Когда она вошла обратно в комнату, экран монитора был всё так же чёрен.
И компьютер всё ворчал, будто жалуясь, что его бросили и забыли.
Симба плюхнулась в кресло и подтянула к себе клавиатуру.
Кожа сиденья неприятно прилипла к голой попе, но Симбе совершенно не хотелось одеваться.
Сердце стучало размеренно, надо бы сварить кофе, но пока не до того.
— Ты никого не любишь, — говорила ей мать, — только себя!
— Неправда! — отвечала Симба.
— Нет, правда! — говорила мать.
И Симба опять начинала плакать, хотя всё это было давно. Тогда отец ещё жил с ними. И она жила с отцом. И с матерью. И с сестрой. Но это было давно, и Симба не любила вспоминать об этом.

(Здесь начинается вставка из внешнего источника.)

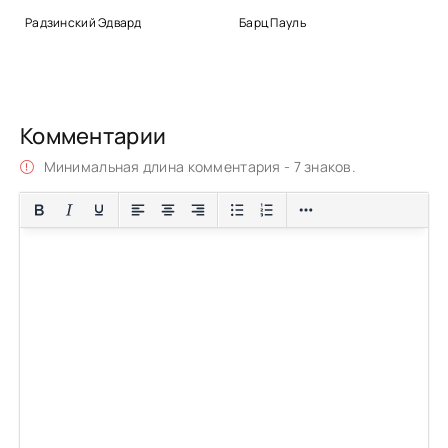
Бах
Радзинский Эдвард
Барц Пауль
Бах
Бах
Бах
Комментарии
Бах
Минимальная длина комментария - 7 знаков.
Бах
Бах
Бах
Бах
Бах
Бах
Бах
Бах
Бах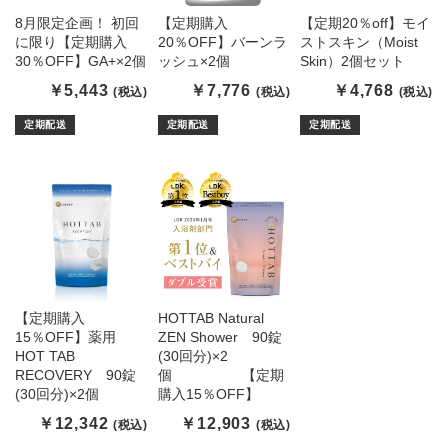
8月限定企画！ 初回
【定期購入
【定期20％off】モイ
に限り【定期購入
20％OFF】バーンラ
ストスキン（Moist
30％OFF】GA+×2個
ッシュ×2個
Skin）2個セット
￥5,443
￥7,776
￥4,768
(税込)
(税込)
(税込)
定期配送
定期配送
定期配送
【定期購入
HOTTAB Natural
15％OFF】薬用
ZEN Shower 90錠
HOT TAB
(30回分)×2
RECOVERY 90錠
個 【定期
(30回分)×2個
購入15％OFF】
￥12,342
￥12,903
(税込)
(税込)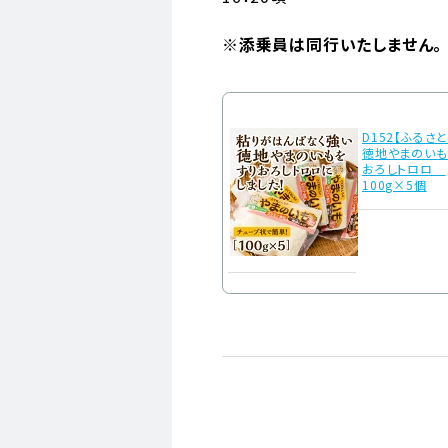
※添乗員は同行いたしません。
D152【ふるさ
徳地やまのいも
おろしトロロ
100g×5個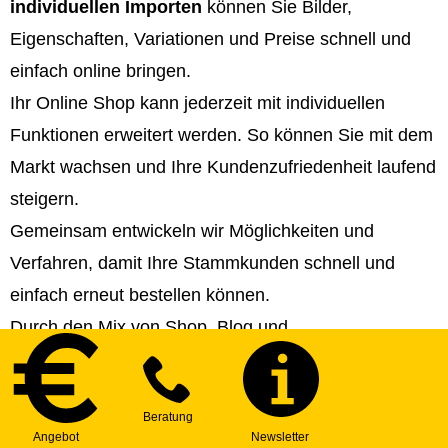
individuellen Importen
können Sie Bilder,
Eigenschaften, Variationen und Preise schnell und
einfach online bringen.
Ihr Online Shop kann jederzeit mit individuellen
Funktionen erweitert werden. So können Sie mit dem
Markt wachsen und Ihre Kundenzufriedenheit laufend
steigern.
Gemeinsam entwickeln wir Möglichkeiten und
Verfahren, damit Ihre Stammkunden schnell und
einfach erneut bestellen können.
Durch den Mix von Shop, Blog und
Informationsseiten können Sie Ihren Online Shop
perfekt an die Marktanforderungen anpassen und ein
Top-Ranking erreichen. Wir helfen Ihnen bei der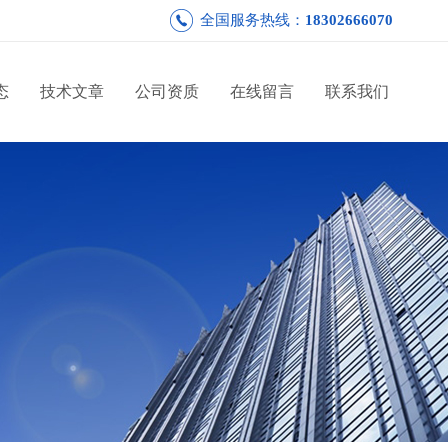
全国服务热线：
18302666070
态
技术文章
公司资质
在线留言
联系我们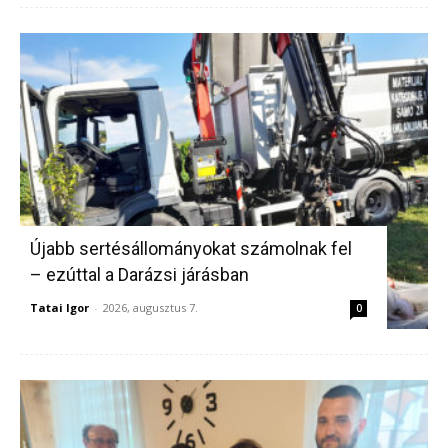
Újabb sertésállományokat számolnak fel
– ezúttal a Darázsi járásban
Tatai Igor
-
2026, augusztus 7.
0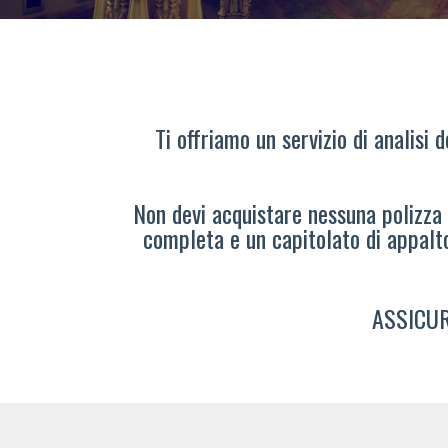
Ti offriamo un servizio di analisi 
Non devi acquistare nessuna polizza s
completa e un capitolato di appalt
ASSICUR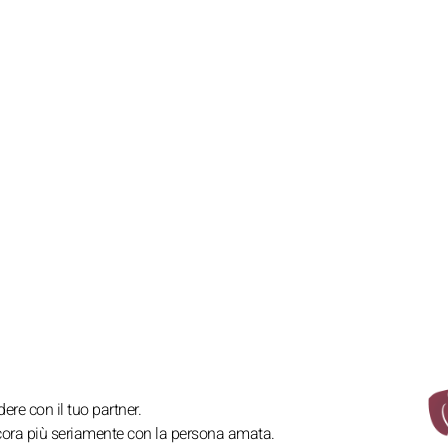
ere con il tuo partner.
ncora più seriamente con la persona amata.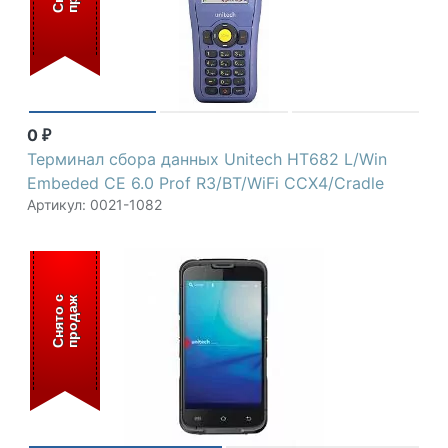
0
₽
Терминал сбора данных Unitech HT682 L/Win
Embeded CE 6.0 Prof R3/BT/WiFi CCX4/Cradle
Артикул: 0021-1082
С
н
я
т
о
с
п
р
о
д
а
ж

Сейчас она живёт одна и вполне может позволить себе сидеть голой за компьютером и хищно смотреть на клавиатуру. Как зубной врач присматривается к больному зубу, прежде чем начать лечение. Клавиатура — бормашина. Симба всегда попадала к врачу–мужчине, и ей казалось, что чем ближе он наклоняется к ней, тем непристойнее это выглядит со стороны. Что он её вот–вот или поцелует, или укусит. Вампир. Обыкновенный вампир, даром что клыков не видно.
Компьютер возвысил голос.
Недовольное, страдальческое ворчание.
Или поскуливание.
Похныкивание.
Симба улыбнулась и нажала на Enter.
Экран ожил, на нём появились окна загруженных с вечера программ.

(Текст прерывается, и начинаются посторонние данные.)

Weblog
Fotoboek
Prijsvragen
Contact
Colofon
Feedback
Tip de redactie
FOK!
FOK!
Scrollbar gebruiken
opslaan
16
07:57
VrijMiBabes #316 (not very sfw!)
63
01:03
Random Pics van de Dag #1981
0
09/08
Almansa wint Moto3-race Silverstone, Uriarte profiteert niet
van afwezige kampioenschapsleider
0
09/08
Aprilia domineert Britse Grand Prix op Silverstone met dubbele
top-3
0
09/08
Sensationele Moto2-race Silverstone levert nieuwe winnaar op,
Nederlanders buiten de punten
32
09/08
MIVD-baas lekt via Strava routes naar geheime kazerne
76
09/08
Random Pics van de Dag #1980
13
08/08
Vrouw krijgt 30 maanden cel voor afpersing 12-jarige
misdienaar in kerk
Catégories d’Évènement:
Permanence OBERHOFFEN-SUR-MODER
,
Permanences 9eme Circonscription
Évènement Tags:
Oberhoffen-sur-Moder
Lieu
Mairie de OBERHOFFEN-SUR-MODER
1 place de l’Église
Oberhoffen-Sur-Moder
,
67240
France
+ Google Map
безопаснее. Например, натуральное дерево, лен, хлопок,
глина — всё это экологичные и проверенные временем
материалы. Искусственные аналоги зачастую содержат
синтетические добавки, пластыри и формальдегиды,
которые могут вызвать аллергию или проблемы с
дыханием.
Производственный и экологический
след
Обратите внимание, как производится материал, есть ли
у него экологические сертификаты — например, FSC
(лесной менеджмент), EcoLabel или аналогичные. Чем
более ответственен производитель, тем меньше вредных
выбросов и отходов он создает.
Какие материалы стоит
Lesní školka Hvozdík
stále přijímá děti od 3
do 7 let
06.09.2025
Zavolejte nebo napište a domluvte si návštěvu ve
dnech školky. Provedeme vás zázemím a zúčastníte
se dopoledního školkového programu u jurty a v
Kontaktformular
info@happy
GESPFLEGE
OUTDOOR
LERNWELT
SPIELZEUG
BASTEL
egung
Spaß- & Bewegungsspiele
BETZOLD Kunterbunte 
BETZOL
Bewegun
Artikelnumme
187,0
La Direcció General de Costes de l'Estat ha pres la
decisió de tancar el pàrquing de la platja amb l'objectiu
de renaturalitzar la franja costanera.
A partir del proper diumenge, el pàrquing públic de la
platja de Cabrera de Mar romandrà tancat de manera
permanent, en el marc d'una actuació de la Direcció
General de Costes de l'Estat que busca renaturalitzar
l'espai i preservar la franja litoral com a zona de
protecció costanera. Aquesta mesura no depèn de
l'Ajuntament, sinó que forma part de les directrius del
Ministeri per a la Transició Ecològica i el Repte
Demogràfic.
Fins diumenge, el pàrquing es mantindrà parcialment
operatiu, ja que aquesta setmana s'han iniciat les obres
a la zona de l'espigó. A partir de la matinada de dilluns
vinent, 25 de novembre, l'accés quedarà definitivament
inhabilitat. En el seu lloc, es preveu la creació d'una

Симба просмотрела почту и ничего особенного не нашла.
Почта как почта, что–то от клиентов, спам плюс ещё пара писем.
Спам можно удалить не читая, её не интересуют ни способы зарабатывания денег в сети, ни великолепные возможности очередной поисковой системы.

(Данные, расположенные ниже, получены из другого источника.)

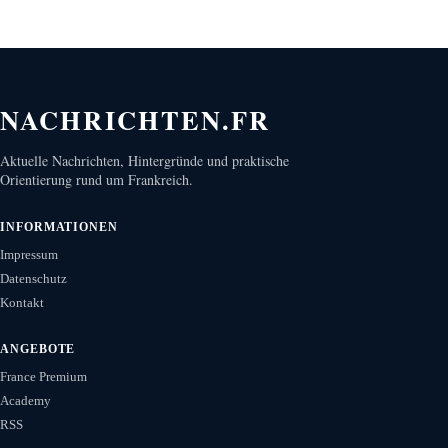
NACHRICHTEN.FR
Aktuelle Nachrichten, Hintergründe und praktische
Orientierung rund um Frankreich.
INFORMATIONEN
Impressum
Datenschutz
Kontakt
ANGEBOTE
France Premium
Academy
RSS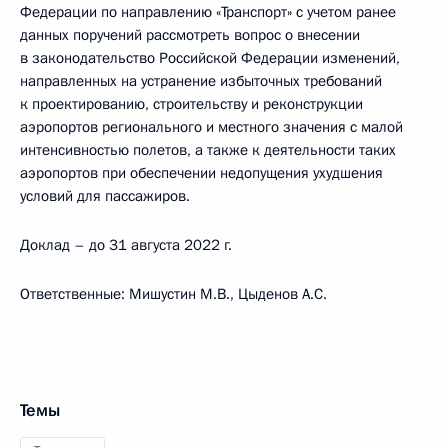
Федерации по направлению «Транспорт» с учетом ранее
данных поручений рассмотреть вопрос о внесении
в законодательство Российской Федерации изменений,
направленных на устранение избыточных требований
к проектированию, строительству и реконструкции
аэропортов регионального и местного значения с малой
интенсивностью полетов, а также к деятельности таких
аэропортов при обеспечении недопущения ухудшения
условий для пассажиров.
Доклад – до 31 августа 2022 г.
Ответственные: Мишустин М.В., Цыденов А.С.
Темы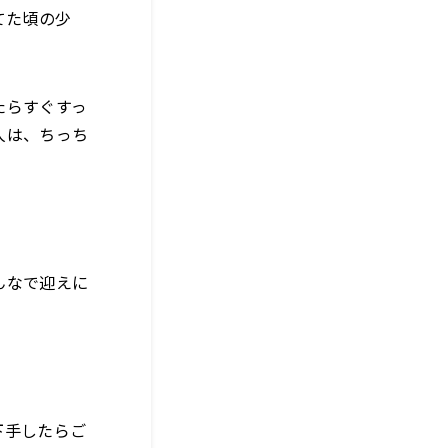
てた頃の少
たらすぐすっ
人は、ちっち
んなで迎えに
下手したらご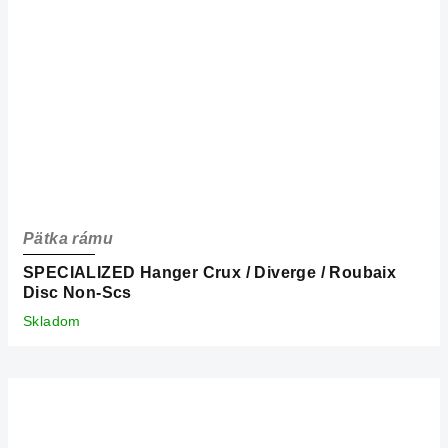
Pätka rámu
SPECIALIZED Hanger Crux / Diverge / Roubaix
Disc Non-Scs
Skladom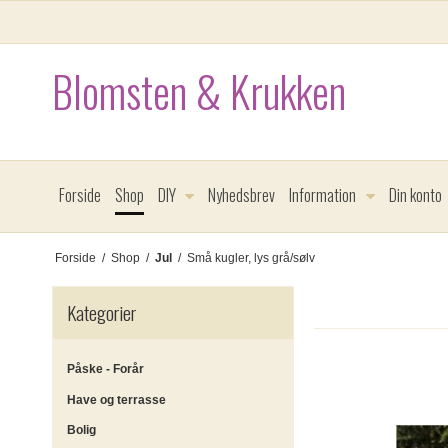
Blomsten & Krukken
Forside
Shop
DIY
Nyhedsbrev
Information
Din konto
Forside
/
Shop
/
Jul
/
Små kugler, lys grå/sølv
Kategorier
Påske - Forår
Have og terrasse
Bolig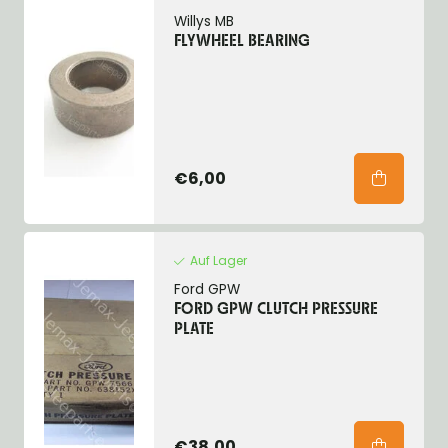
Willys MB
FLYWHEEL BEARING
€6,00
Auf Lager
Ford GPW
FORD GPW CLUTCH PRESSURE
PLATE
€38,00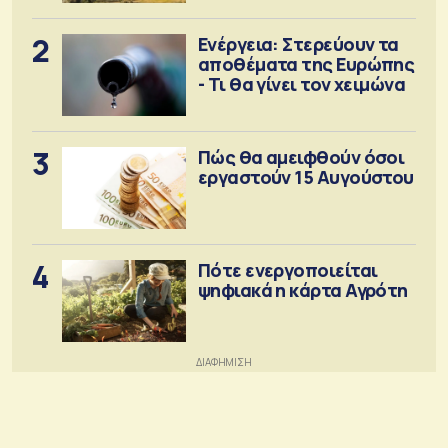
2
Ενέργεια: Στερεύουν τα
αποθέματα της Ευρώπης
- Τι θα γίνει τον χειμώνα
3
Πώς θα αμειφθούν όσοι
εργαστούν 15 Αυγούστου
4
Πότε ενεργοποιείται
ψηφιακά η κάρτα Αγρότη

Она и так знает возможности всех поисковых систем.
А деньги в сети способны заработать только пришельцы из космоса, при условии, что они, пришельцы, существуют.
Симба хмыкнула и активизировала одно из двух писем.
Компьютер недовольно хрюкнул.
Скорее всего, в письме содержался вирус, и компьютеру это не понравилось.
Очередной филиппинец сотворил очередного трояна. Они там, на Филиппинах, только этим и занимаются. И ещё — в Малайзии. Наверное, им скучно. Особенно летом, когда начинается сезон дождей.
Симба подумала, что если сейчас пойдет дождь, она даже обрадуется.
Можно будет натянуть майку и шорты и выйти на улицу.
Промокнуть до нитки, вернуться в квартиру, стать под душ.
И почувствовать себя свежей.
И хоть кем–нибудь, да любимой.
Хотя бы самой собой.
Напрасно мать считала, что Симба никого не любит.
Она любила многих, но по–настоящему — только отца.
И она до сих пор не может понять главного: куда он делся.
Растворился, исчез, пропал, не оставив даже смутного намёка на то, где он и что с ним.
По идее, надо было удалить заражённое письмо нажатием клавиши.
Или щёлканьем мышки.
Симбе нравилось смотреть, как элемент на экране бесследно исчезает: был и — нету!